TASK BRIEF – Through the end of the data below, output every line exactly, beginning with the line that contains "VIAJES POR CHINA".
══ EXTRACTED INFORMATION ══
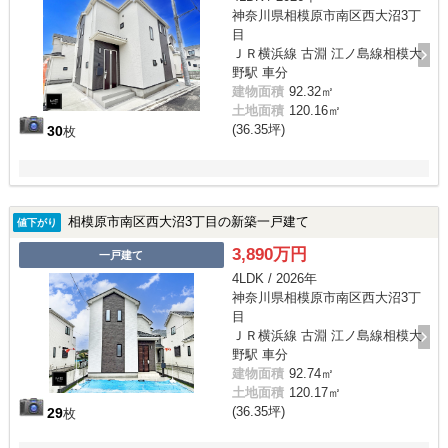
神奈川県相模原市南区西大沼3丁
目
ＪＲ横浜線 古淵 江ノ島線相模大
野駅 車分
建物面積
92.32㎡
土地面積
120.16㎡
(36.35坪)
30
枚
相模原市南区西大沼3丁目の新築一戸建て
値下がり
3,890万円
一戸建て
4LDK / 2026年
神奈川県相模原市南区西大沼3丁
目
ＪＲ横浜線 古淵 江ノ島線相模大
野駅 車分
建物面積
92.74㎡
土地面積
120.17㎡
(36.35坪)
29
枚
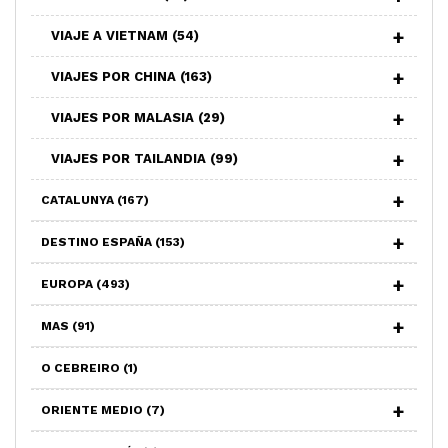
VIAJE A VIETNAM
(54)
VIAJES POR CHINA
(163)
VIAJES POR MALASIA
(29)
VIAJES POR TAILANDIA
(99)
CATALUNYA
(167)
DESTINO ESPAÑA
(153)
EUROPA
(493)
MAS
(91)
O CEBREIRO
(1)
ORIENTE MEDIO
(7)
═══
TASK OUTPUT –
VIAJES POR CHINA
(163)
VIAJES POR MALASIA
(29)
VIAJES POR TAILANDIA
(99)
CATALUNYA
(167)
DESTINO ESPAÑA
(153)
EUROPA
(493)
MAS
(91)
O CEBREIRO
(1)
ORIENTE MEDIO
(7)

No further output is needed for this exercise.